Situation: I started a new job and I was instructed to figure out what to do with my sensor data table. It contains 1.3 billion rows of sensor data. The data is quite simple: basically only the sensor identifier, the date and value of the sensor at this point in time (double).
Currently, data is stored in a table in the MSSQL server database.
By the end of this year, I expect the number of rows to increase to 2-3 billion.
I'm looking for the best way to store and retrieve this data (by date), and since there is a lot of "big data" there, and I have no real experience managing such large data sets, m asking here about any pointers.
This is not a big company, and our resources are not limited;)
Additional information about our use case:
- Data is displayed on graphs and shows sensor values ​​over time.
- We plan to create an API so that our customers can receive sensor data for any period of time in which they are interested (... data from 2 years ago is as relevant as the data for the last month).
My research so far has led me to consider the following solutions:
Store data in SQL Server
but split the table (it is not partitioned right now).
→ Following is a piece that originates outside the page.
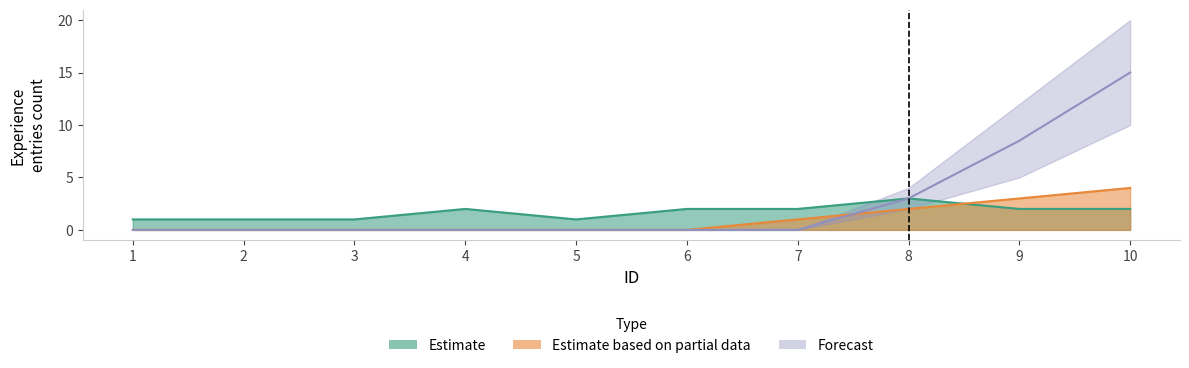

How many values in the Estimate based on partial data series exceed 0?

4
This will require an enterprise version of SQL Server, which is expensive.
Move data to Azure SQL Server.
There we get the function of splitting into much less money, but as soon as our database grows above 250 GB, it will cost much more (and much higher than 500 GB).
Use multiple databases
We can use 1 database for each client. A few smaller databases will be cheaper than 1 huge database, but we have many clients and plans for more, so I don’t really like to think about all these databases.
Azure Storage Tables
This is the option that I like best. We can split the data by company / sensor / year / month, use the date for the line row and save the sensor value.
I have not had time to test query performance yet, but what I read should be fine. But there is one significant drawback, and that the limit of 1000 elements is returned to the HTTP request. If we need to get all the sensor data within a week, we need to make a lot of HTTP requests. I am not sure right now how big the question is for our use.
Azure HDInsight (Hadoop in Azure)
As already mentioned, I do not have experience with big data, and currently I do not get Hadoop well enough to find out if this is relevant to our business (expose sensor data for a certain period of time through the API). Should I dig deeper and learn, or is my time better spent on pursuing another alternative?
Does anyone have experience in a similar case. What works for you? Keep in mind that price matters, and a “simple” solution may be preferable to a very complex one, even if the complex one is several seconds better.
UPDATE 1: To answer some of the questions in the comments below.
- There are about 12,000 sensors that can report a value every 15 seconds. This is ~ 70 million per day. In fact, not all of these sensors have “reporting”, so we don’t get so much data every day, but since we naturally want to expand our work with a large number of clients and sensors, I really need a solution that can scale to many millions sensor values ​​per day.
- Partitioning is a solution, and using multiple databases and / or multiple tables is what I have, but yes, but I consider it fallback if / when I have exhausted other solutions.
- I read a little more about HBase, http://opentsdb.net/ and google https://cloud.google.com/bigtable/ , and it seems that Hadoop can be a real alternative, at least.
UPDATE 2: Today I did a bit of work with both the azure table and HDInsight (HDI). We do not require much in "query flexibility", so I believe that Azure Table Storage looks promising. It is a little slower to pull data from outside the limit of 1000 points per query, as I mentioned, but in my tests I find it fast enough for our use cases.
I also stumbled upon OpenTSDB, and it made me try the HDI first. Following the Azure tutorial ( https://azure.microsoft.com/en-us/documentation/articles/hdinsight-hbase-tutorial-get-started/ ) I was able to quickly save a million records and test some queries. It was much faster than Azure Table Storage. I could even pull out 300,000 entries in a single HTTP request (took 30 seconds).
But it costs quite a bit than Azure Table Storage, and I think I can optimize my code to improve query performance with Azure Table Storage (a finer-grained partition key and running queries in parallel). So right now I'm leaning towards Azure table storage because of its simplicity, price, and "reasonably good" performance.
I will soon send my findings to an external consultant, so I am very glad to know his opinion about things.